Del J. Still, of the Coeur d' Alene, Idaho-based Management Development Systems, has a background in engineering and manufacturing management, as well as in education, training, and organization development. His book High Impact Hiring: How to Interview and Select Outstanding Employees, is based on 20-plus years of research and practical experience in interviewing hundreds of job candidates and training more than 50,000 interviewers. He recently conducted a Kiplinger audio conference on How to Spot Poor Performers Before You Hire Them.
Taking the time to make sure job screening and interviews are done right may be the best investment of time a company can make. Misreading a candidate and making the hire can mean years of managerial headaches, poor morale and low productivity. But even if you know bad hires are bad news, what's your best bet for avoiding them?
Use Behavior-based Interviewing, says Del Still, author of High Impact Hiring: How to Interview and Select Outstanding Employees. Still explains how to determine both the technical and personal skills a given job will require and how to ask a candidate to describe on-the-job experiences he or she has had that tested those skills. Ultimately, understanding how candidates behaved in handling key duties will offer the best glimpse of how they might operate in your firm.
Once these new interview skills are honed, Still says, "You will be better equipped to make your hiring decision with confidence, having a surer sense that the person you select will be able to hit the ground running and will become a valued contributor within a short period of time."
POSTED BY: DEL J STILL (April 02, 2007 11:57 AM)
It sounds like Steve is referencing the "Assessment Center" system of employee selection. This methodology was popular about 25 years ago.

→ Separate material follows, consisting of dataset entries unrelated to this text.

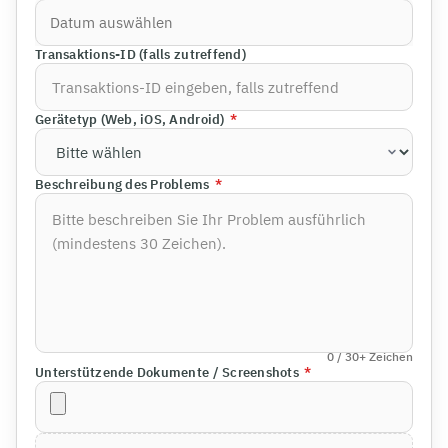
Transaktions-ID (falls zutreffend)
Gerätetyp (Web, iOS, Android)
*
Beschreibung des Problems
*
0
/ 30+
Zeichen
Unterstützende Dokumente / Screenshots
*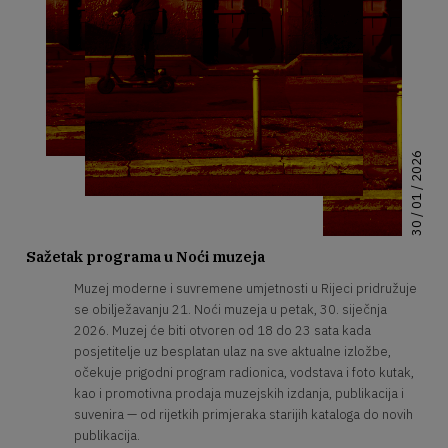
30 / 01 / 2026
Sažetak programa u Noći muzeja
Muzej moderne i suvremene umjetnosti u Rijeci pridružuje
se obilježavanju 21. Noći muzeja u petak, 30. siječnja
2026. Muzej će biti otvoren od 18 do 23 sata kada
posjetitelje uz besplatan ulaz na sve aktualne izložbe,
očekuje prigodni program radionica, vodstava i foto kutak,
kao i promotivna prodaja muzejskih izdanja, publikacija i
suvenira — od rijetkih primjeraka starijih kataloga do novih
publikacija.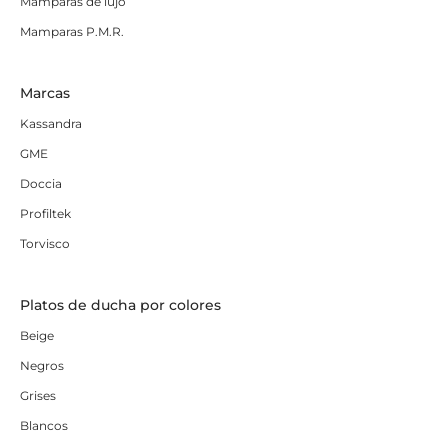
Mamparas de lujo
Mamparas P.M.R.
Marcas
Kassandra
GME
Doccia
Profiltek
Torvisco
Platos de ducha por colores
Beige
Negros
Grises
Blancos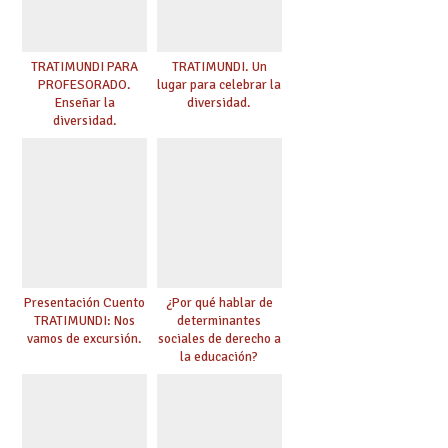
TRATIMUNDI PARA
TRATIMUNDI. Un
PROFESORADO.
lugar para celebrar la
Enseñar la
diversidad.
diversidad.
Presentación Cuento
¿Por qué hablar de
TRATIMUNDI: Nos
determinantes
vamos de excursión.
sociales de derecho a
la educación?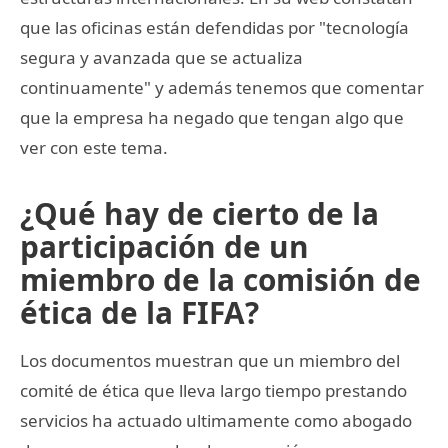
que las oficinas están defendidas por "tecnología
segura y avanzada que se actualiza
continuamente" y además tenemos que comentar
que la empresa ha negado que tengan algo que
ver con este tema.
¿Qué hay de cierto de la
participación de un
miembro de la comisión de
ética de la FIFA?
Los documentos muestran que un miembro del
comité de ética que lleva largo tiempo prestando
servicios ha actuado ultimamente como abogado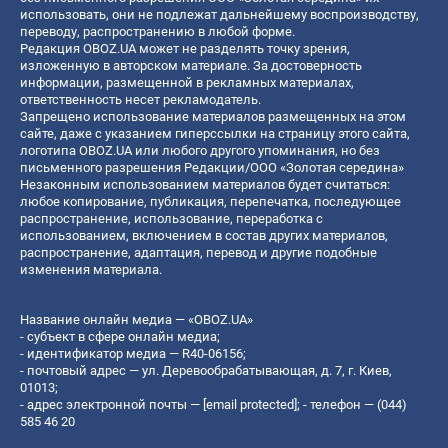
использовать, они не подлежат дальнейшему воспроизводству,
переводу, распространению в любой форме.
Редакция OBOZ.UA может не разделять точку зрения,
изложенную в авторском материале. За достоверность
информации, размещенной в рекламных материалах,
ответственность несет рекламодатель.
Запрещено использование материалов размещенных на этом
сайте, даже с указанием гиперссылки на страницу этого сайта,
логотипа OBOZ.UA или любого другого упоминания, но без
письменного разрешения Редакции/ООО «Золотая середина»
Незаконным использованием материалов будет считаться:
любое копирование, публикация, перепечатка, последующее
распространение, использование, переработка с
использованием, включением в состав других материалов,
распространение, адаптация, перевод и другие подобные
изменения материала.
Название онлайн медиа — «OBOZ.UA»
- субъект в сфере онлайн медиа;
- идентификатор медиа — R40-06156;
- почтовый адрес — ул. Деревообрабатывающая, д. 7, г. Киев,
01013;
- адрес электронной почты —
[email protected]
; - телефон — (044)
585 46 20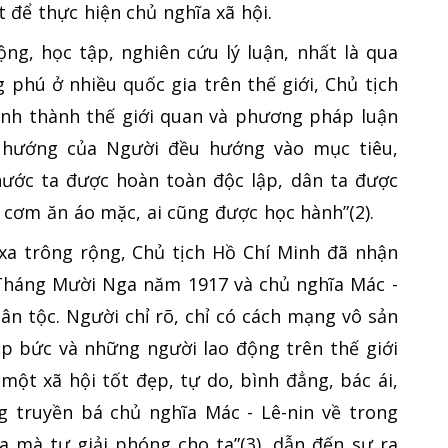
ết để thực hiện chủ nghĩa xã hội.
ộng, học tập, nghiên cứu lý luận, nhất là qua
phú ở nhiều quốc gia trên thế giới, Chủ tịch
hình thành thế giới quan và phương pháp luận
 hướng của Người đều hướng vào mục tiêu,
nước ta được hoàn toàn độc lập, dân ta được
 cơm ăn áo mặc, ai cũng được học hành”(2).
 xa trông rộng, Chủ tịch Hồ Chí Minh đã nhận
 Tháng Mười Nga năm 1917 và chủ nghĩa Mác -
ân tộc. Người chỉ rõ, chỉ có cách mạng vô sản
áp bức và những người lao động trên thế giới
 một xã hội tốt đẹp, tự do, bình đẳng, bác ái,
 truyền bá chủ nghĩa Mác - Lê-nin về trong
 mà tự giải phóng cho ta”(3), dẫn đến sự ra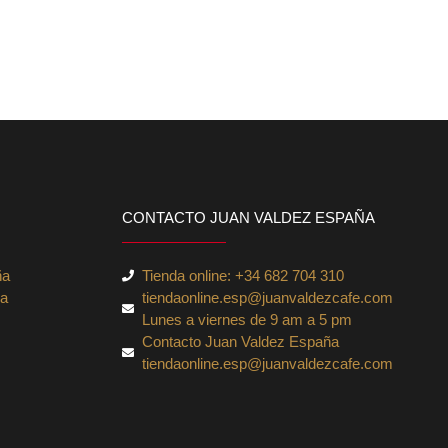
CONTACTO JUAN VALDEZ ESPAÑA
ña
Tienda online: +34 682 704 310
ña
tiendaonline.esp@juanvaldezcafe.com
Lunes a viernes de 9 am a 5 pm
Contacto Juan Valdez España
tiendaonline.esp@juanvaldezcafe.com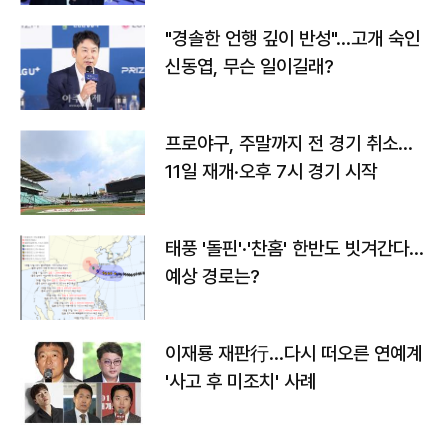
"경솔한 언행 깊이 반성"…고개 숙인
신동엽, 무슨 일이길래?
프로야구, 주말까지 전 경기 취소…
11일 재개·오후 7시 경기 시작
태풍 '돌핀'·'찬홈' 한반도 빗겨간다…
예상 경로는?
이재룡 재판行…다시 떠오른 연예계
'사고 후 미조치' 사례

The center is set up either off-site in a special facility run by a consulting firm or within your company. The assessment resembles a simulation except that it has a more complex structure and the evaluation is completed by a team of trained evaluators.
For example:
A candidate might spend a full day in an office with a telephone, computer, fax machine, desk, etc. Periodically, the phone rings, people come into the office with various requests, papers and reports are dropped into an in-basket, etc. The candidate must respond to all of these situations, make decisions and take appropriate action. They can be required to prepare and give a presentation to a simulated board of directors or to a hostile customer. All the while, the person is being observed and evaluated.
A special feature of assessment centers is their capability to evaluate a number of candidates simultaneously. They are able to set up leadership and teamwork situations and observe the interaction among job candidates.
The biggest drawback is cost. For some senior positions the investment is justified, but for most jobs the assessment center method is too complex and too time consuming.
Steve also correctly points out that people do change over time. That's why it's important to get the most recent examples of how candidates have handled job-related situations that provide data about their skills and abilities.
From reader comments, it seems that Behavior-Based Interviewing is receiving a bad rap either because the process is being used in an incomplete fashion or by untrained interviewers. On the surface BBI seems simple enough, but, in truth, it is a difficult process to administer and requires special techniques to be used successfully.
One last comment: The best predictor of future behavior is still past behavior and Steve's comment about "change" requires that we carefully examine and verify the data we gather during selection interviews.
POSTED BY: Orlando (April 02, 2007 12:04 PM)
Hiring the right person assumes that the hiring authority has the firm's best interest at heart (ie., that hiring the "best" person for the job = (1) the most competent (2) is affordable (3) best cultural fit...this is not always the interviewer's desire- given the popularity of the Peter Principle, etc.. Most of us know from experience of working for jerks, and interviewing with jerks, and seeing what gets left in a firm after layoffs that most hiring authorities have little interest in objective hiring approaches. If more firms were honest and transparent about the positions description, the pay, the boss, the culture, the resources, working hours, job security, etc...maybe more interviewees might reciprocate the honesty for a better match.
POSTED BY: Sean (April 03, 2007 10:32 AM)
Steve, you don't have a clue. Orlando, I would agree with you that that is true within large companies, but in small companies when people don't work out it's easy to determine who screwed up. If it happens repeatedly, that mgr. of hiring is history in a good company.
I would add to this article, that you need to ask questions which make the interviewee recall good and bad situations. It's not so much the answer you're looking for it's also to see what emotions are demostrated by their eyes if not their voices.